▸ **Exercise brief**
Lines of the material that include the word "elbow" are to be counted; only their number should be given.

▸ **Data supplied**
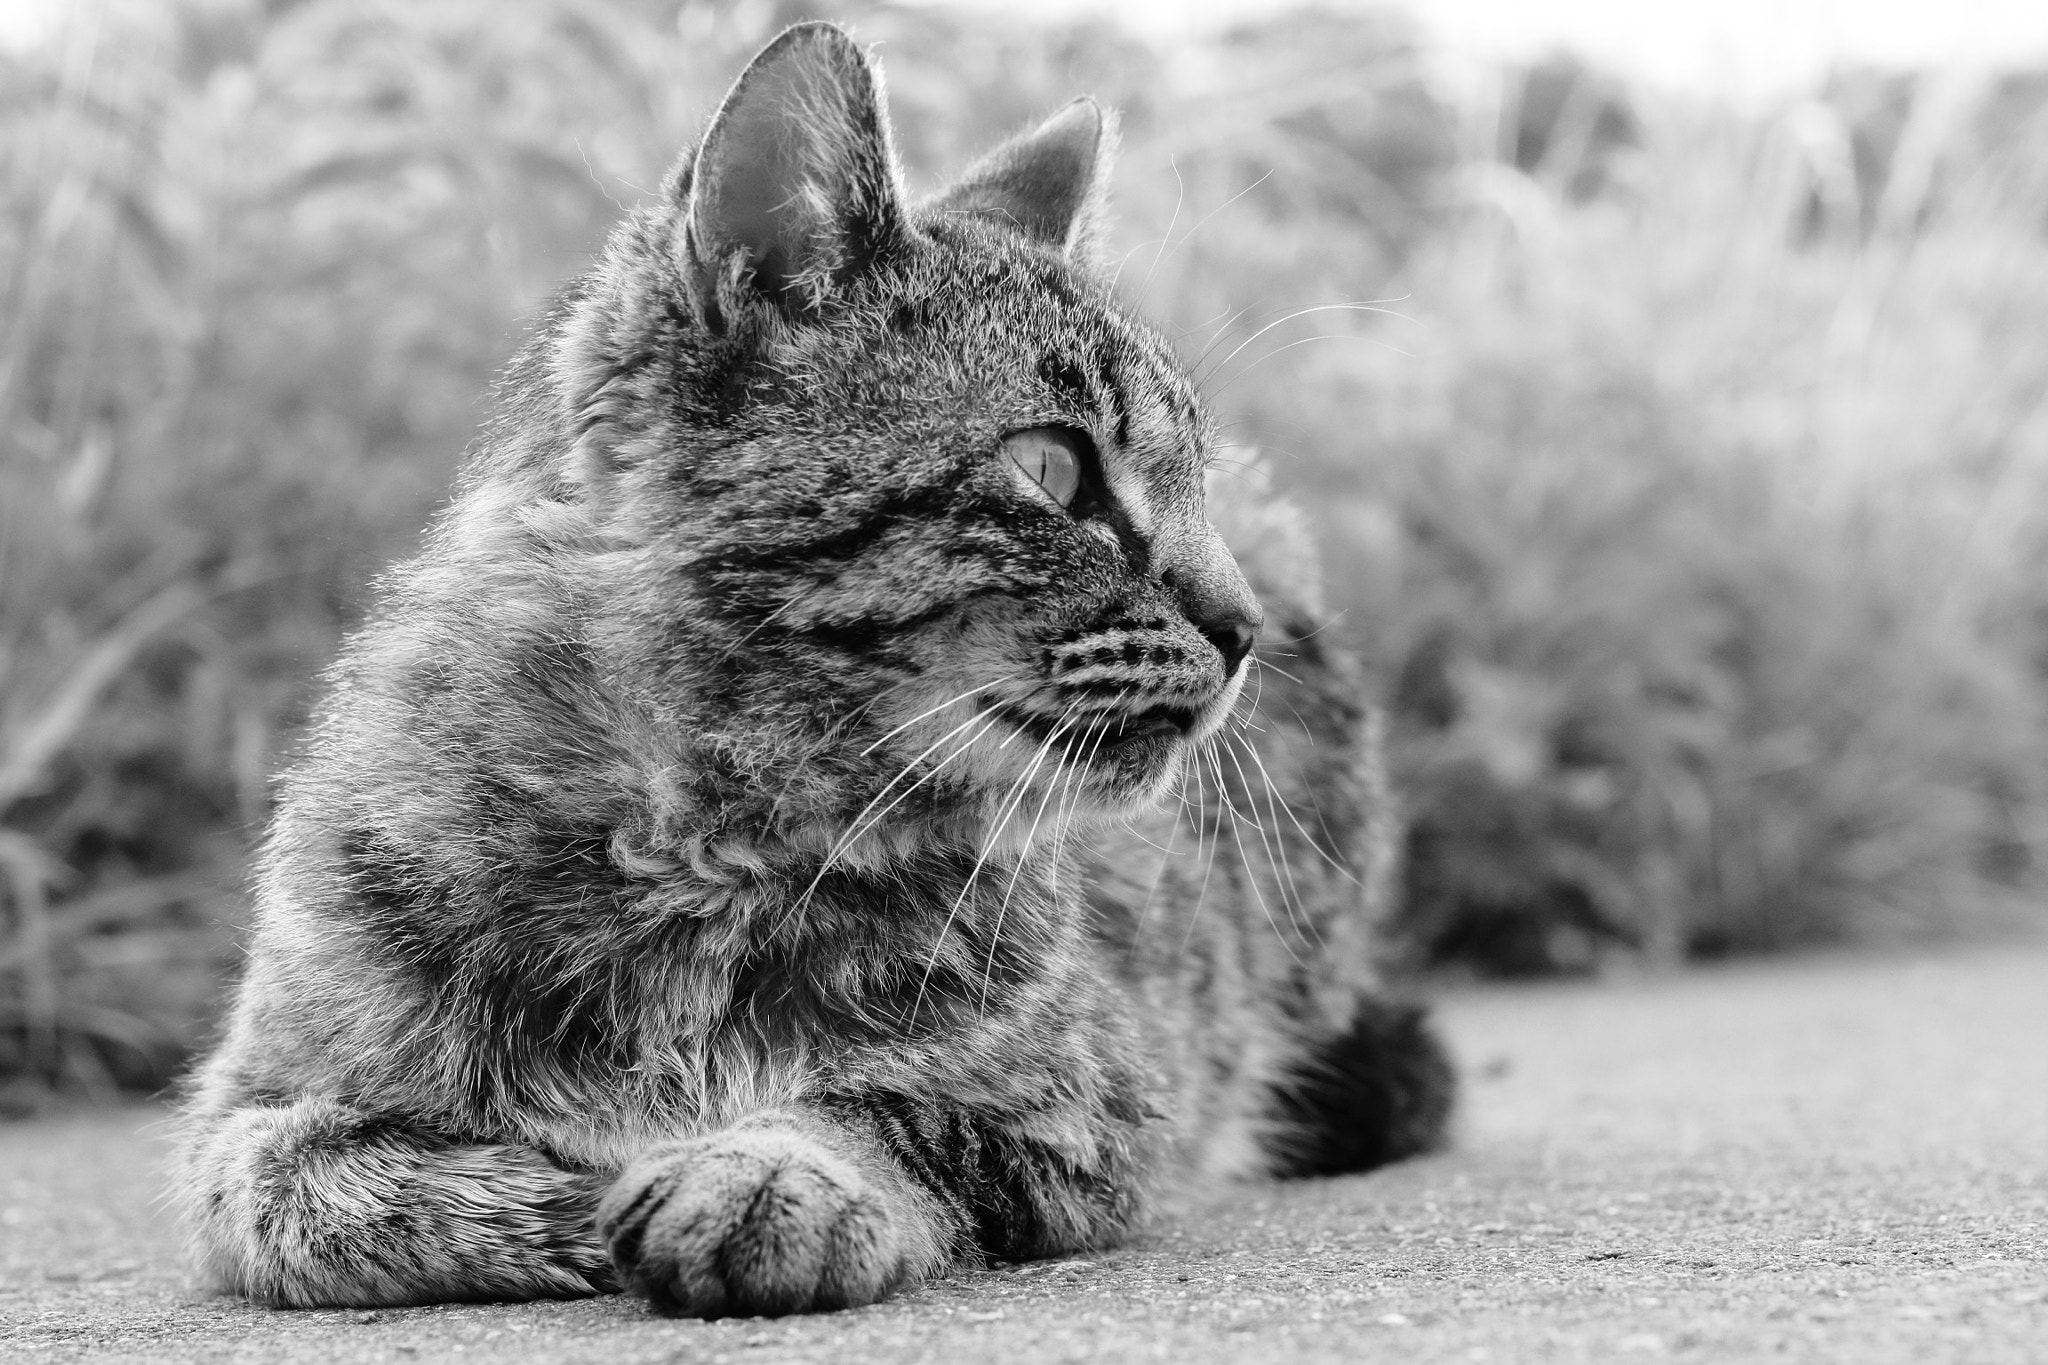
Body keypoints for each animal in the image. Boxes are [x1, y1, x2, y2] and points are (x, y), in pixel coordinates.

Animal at [176, 21, 1458, 1317]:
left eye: (1191, 478)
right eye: (1051, 468)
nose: (1240, 626)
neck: (699, 850)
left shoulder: (1090, 1109)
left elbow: (885, 1110)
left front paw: (767, 1173)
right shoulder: (249, 1106)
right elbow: (300, 1193)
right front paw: (561, 1193)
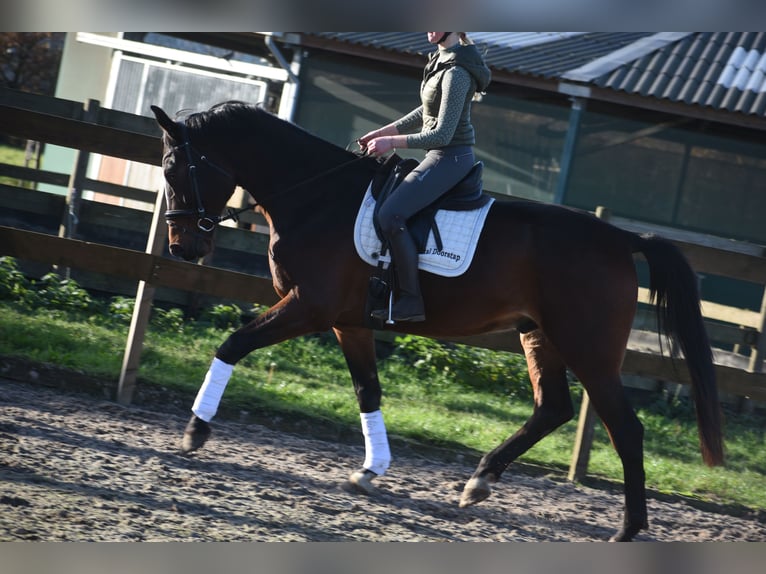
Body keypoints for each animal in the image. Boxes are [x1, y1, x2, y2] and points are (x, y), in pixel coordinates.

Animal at [150, 101, 723, 542]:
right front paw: (370, 471)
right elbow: (368, 391)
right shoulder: (348, 322)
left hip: (589, 349)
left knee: (624, 428)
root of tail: (621, 239)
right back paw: (479, 482)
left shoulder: (309, 306)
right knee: (553, 407)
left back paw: (627, 529)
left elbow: (232, 343)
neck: (316, 198)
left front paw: (195, 431)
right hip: (538, 335)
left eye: (176, 170)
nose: (182, 248)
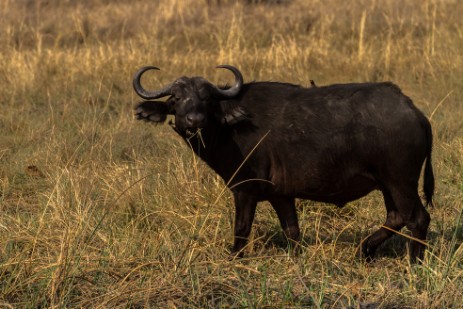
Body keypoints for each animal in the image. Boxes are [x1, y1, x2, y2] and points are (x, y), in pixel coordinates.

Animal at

▸ **Answer below**
4